### SUPPLIED DATA
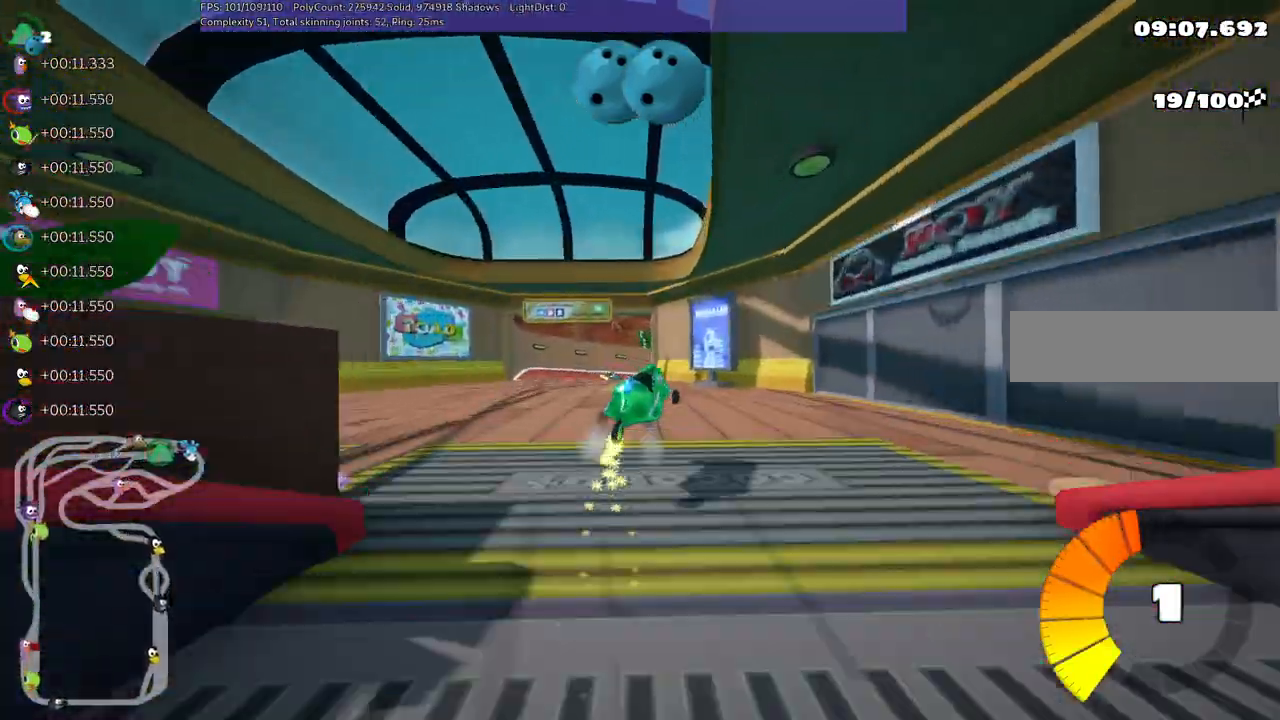
Gameplay with keyboard; each line is a JSON object with the keys held at the frame after it. "events" lists presses ("down") and releases ("up") of ".", "/", "alt_r", "b", "c", "comma", "ctrl_r", "d", "down", "f", "g", "h", "j", "k", "l", "left", "m", "n", "quote", "return", "right", "semicolon", "shift_r", "space", "super", "up" and "v" between this image and that frame as [ms after this image, input, new state], when the widget could be followed in between. No other keys are recorded. Mouse input is not recorded.
{"keys": ["m", "right", "up"]}
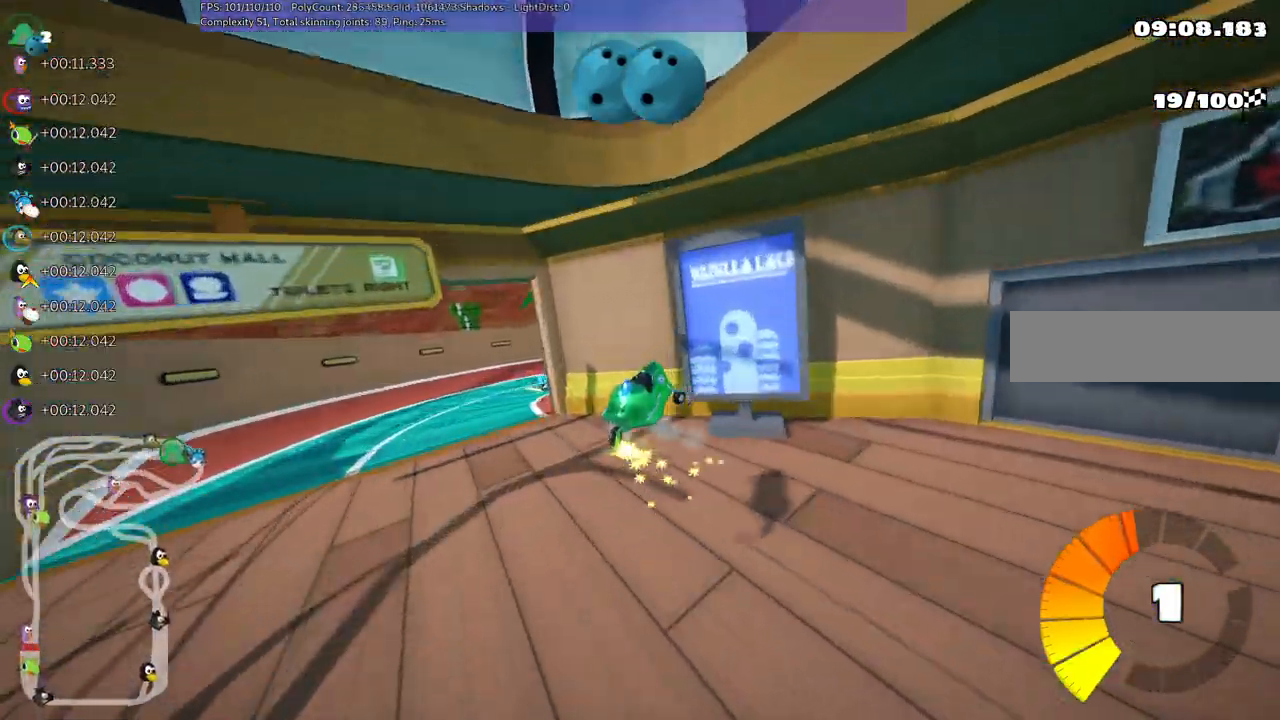
{"keys": ["right", "up"], "events": [[317, "m", "up"]]}
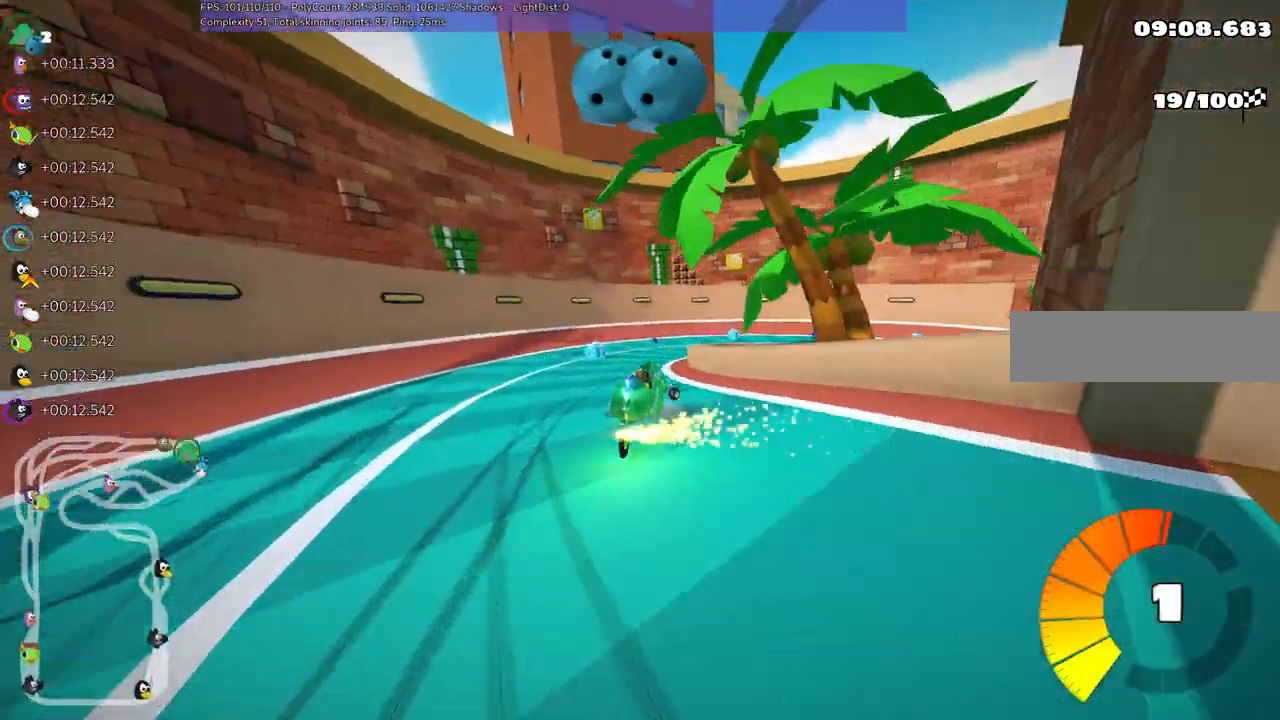
{"keys": ["m", "right", "up"], "events": [[183, "right", "up"], [283, "right", "down"], [367, "m", "down"]]}
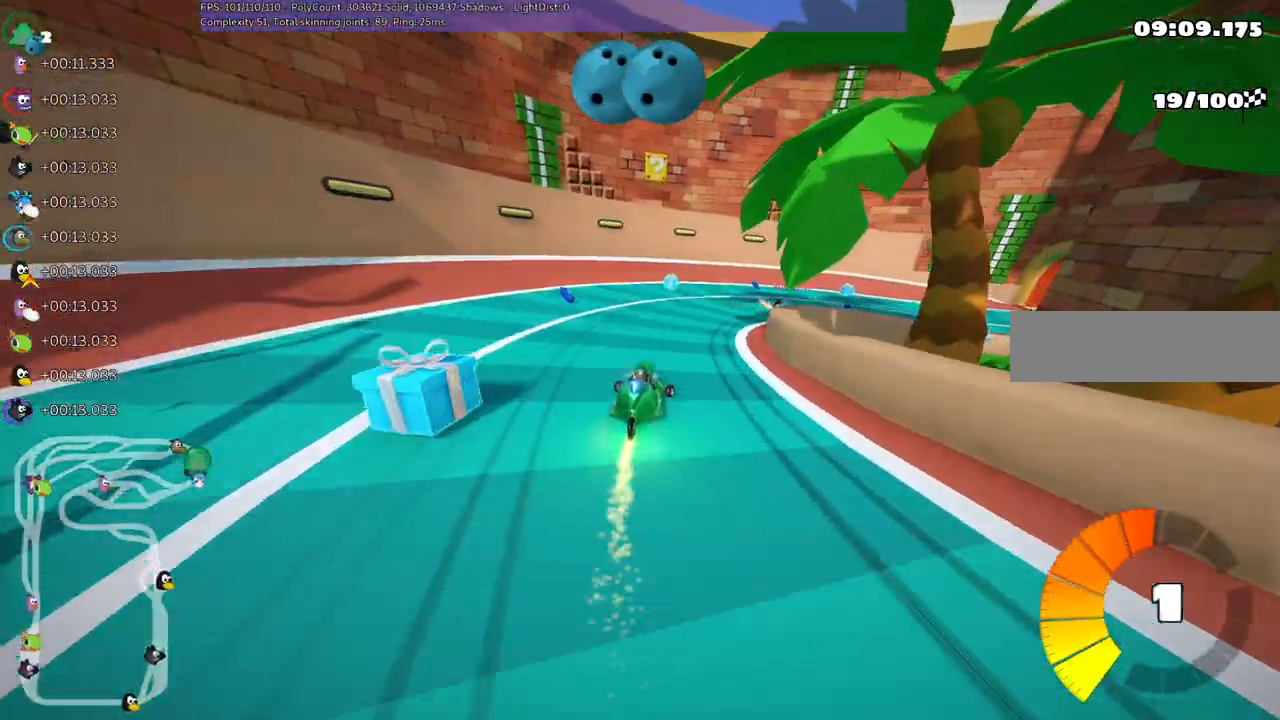
{"keys": ["m", "right", "up"], "events": [[167, "m", "up"], [300, "right", "up"], [383, "m", "down"], [383, "right", "down"]]}
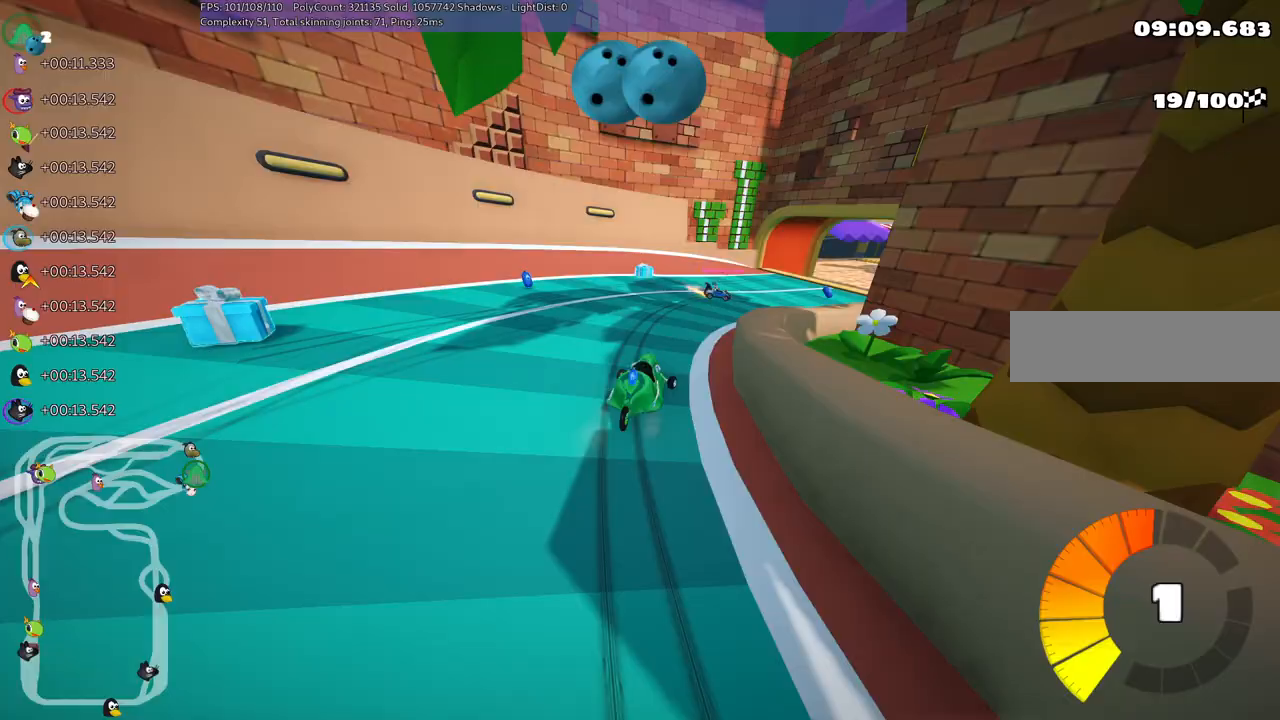
{"keys": ["right", "up"], "events": [[267, "m", "up"], [317, "right", "up"], [467, "right", "down"]]}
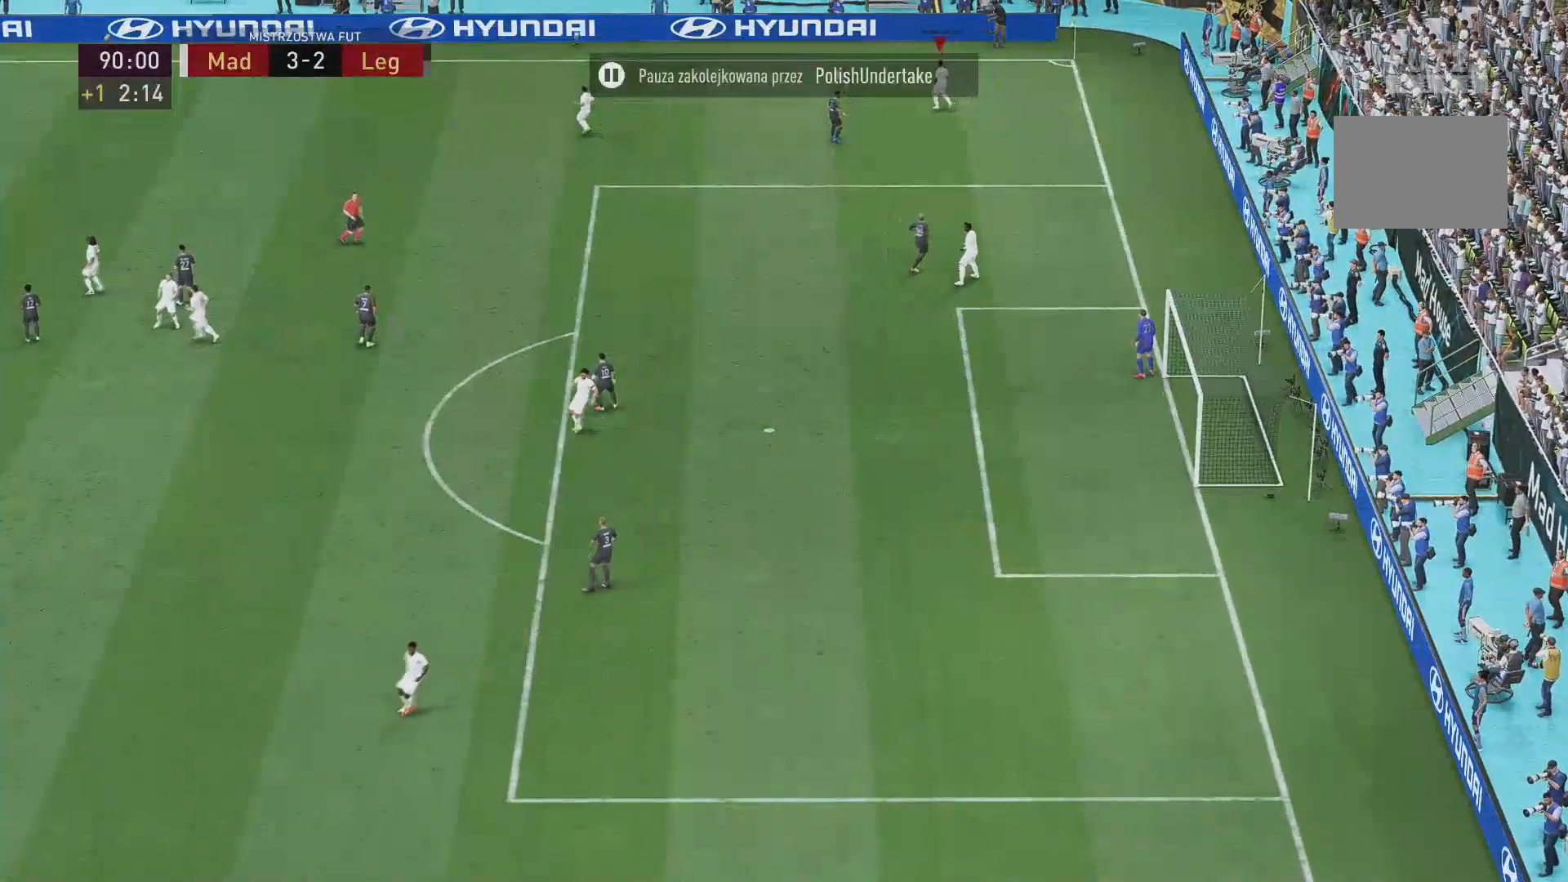
Gameplay with a controller (Xbox layout); each line is a JSON object with the inputs held at the frame after it. "events" lists button and stick changes between this image and that frame as [ms after this image, input, new state], when the widget could be followed in between. Not read: B L3 R2 R3.
{"buttons": [], "left_stick": "up", "right_stick": "center", "events": []}
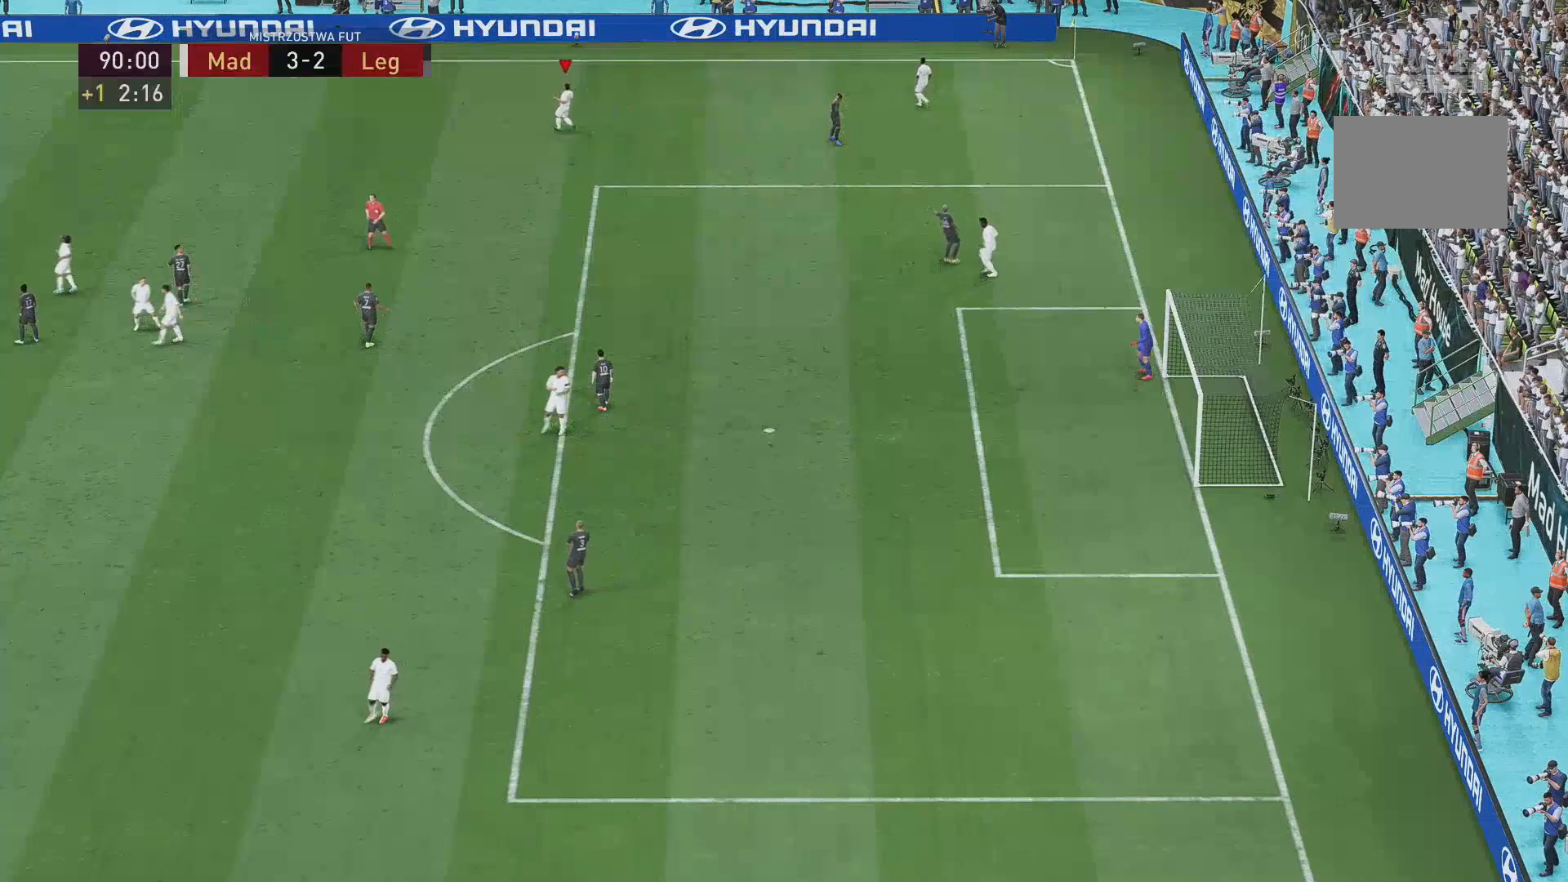
{"buttons": [], "left_stick": "up", "right_stick": "center", "events": []}
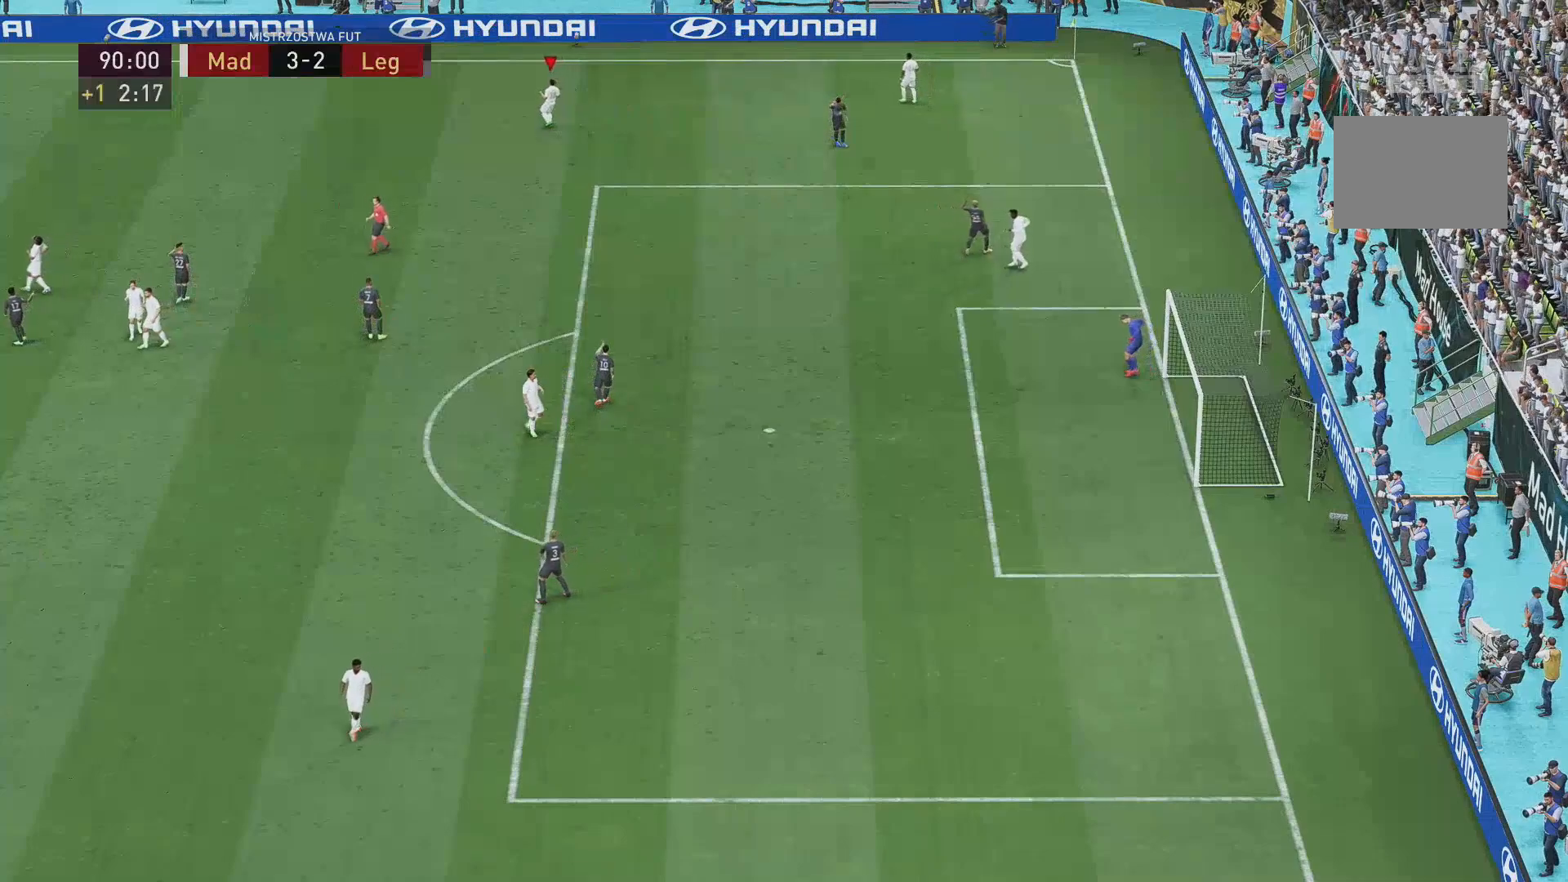
{"buttons": [], "left_stick": "up", "right_stick": "center", "events": []}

### WORK TO COMPLETE
Please set down the records exactly, and keep every image out of the copy.

### REPLY TO THE TASK
Gameplay with keyboard; each line is a JSON object with the keys held at the frame after it. "events" lists presses ("down") and releases ("up") of ".", "/", "alt_r", "b", "c", "comma", "ctrl_r", "d", "down", "f", "g", "h", "j", "k", "l", "left", "m", "n", "quote", "return", "right", "semicolon", "shift_r", "space", "super", "up" and "v" between this image and that frame as [ms after this image, input, new state], when the widget could be followed in between. No other keys are recorded. Mouse input is not recorded.
{"keys": ["m", "right", "up"]}
{"keys": ["right", "up"], "events": [[317, "m", "up"]]}
{"keys": ["m", "right", "up"], "events": [[183, "right", "up"], [283, "right", "down"], [367, "m", "down"]]}
{"keys": ["m", "right", "up"], "events": [[167, "m", "up"], [300, "right", "up"], [383, "m", "down"], [383, "right", "down"]]}
{"keys": ["right", "up"], "events": [[267, "m", "up"], [317, "right", "up"], [467, "right", "down"]]}
Gameplay with a controller (Xbox layout); each line is a JSON object with the inputs held at the frame after it. "events" lists button and stick changes between this image and that frame as [ms after this image, input, new state], when the widget could be followed in between. Not read: B L3 R2 R3.
{"buttons": [], "left_stick": "up", "right_stick": "center", "events": []}
{"buttons": [], "left_stick": "up", "right_stick": "center", "events": []}
{"buttons": [], "left_stick": "up", "right_stick": "center", "events": []}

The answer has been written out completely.